# [JOB]
Set out the stretch from the line containing "phylum: Tracheophyta" through the last line of the rows, both ends included, as a Markdown table with the columns No. and Text. Number each line and omit any blank lines.

# [DATA ROWS]
begin

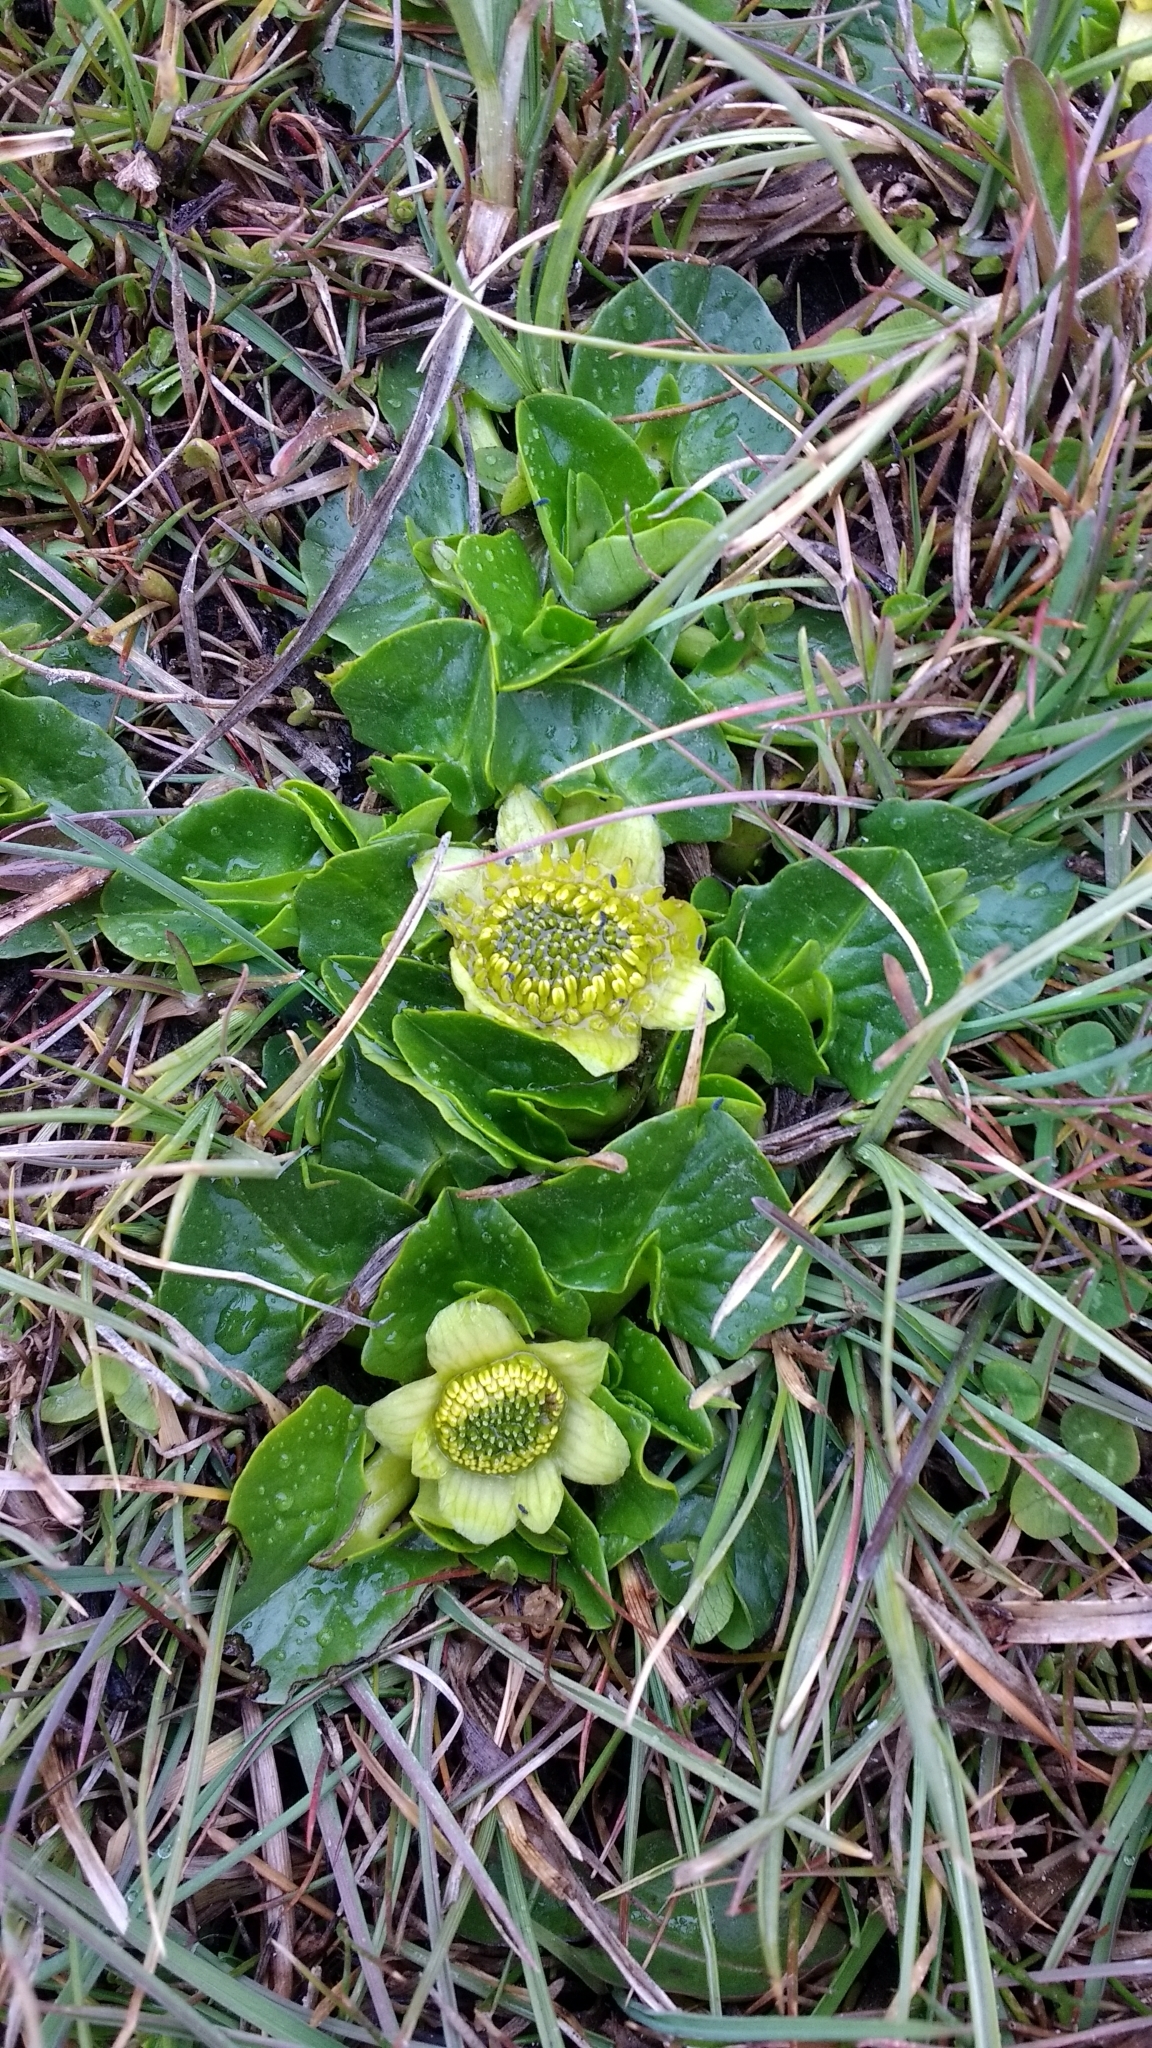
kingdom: Plantae
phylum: Tracheophyta
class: Magnoliopsida
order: Ranunculales
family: Ranunculaceae
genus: Caltha
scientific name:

end

# [OUTPUT]
| No. | Text |
|---|---|
| 1 | phylum: Tracheophyta |
| 2 | class: Magnoliopsida |
| 3 | order: Ranunculales |
| 4 | family: Ranunculaceae |
| 5 | genus: Caltha |
| 6 | scientific name: |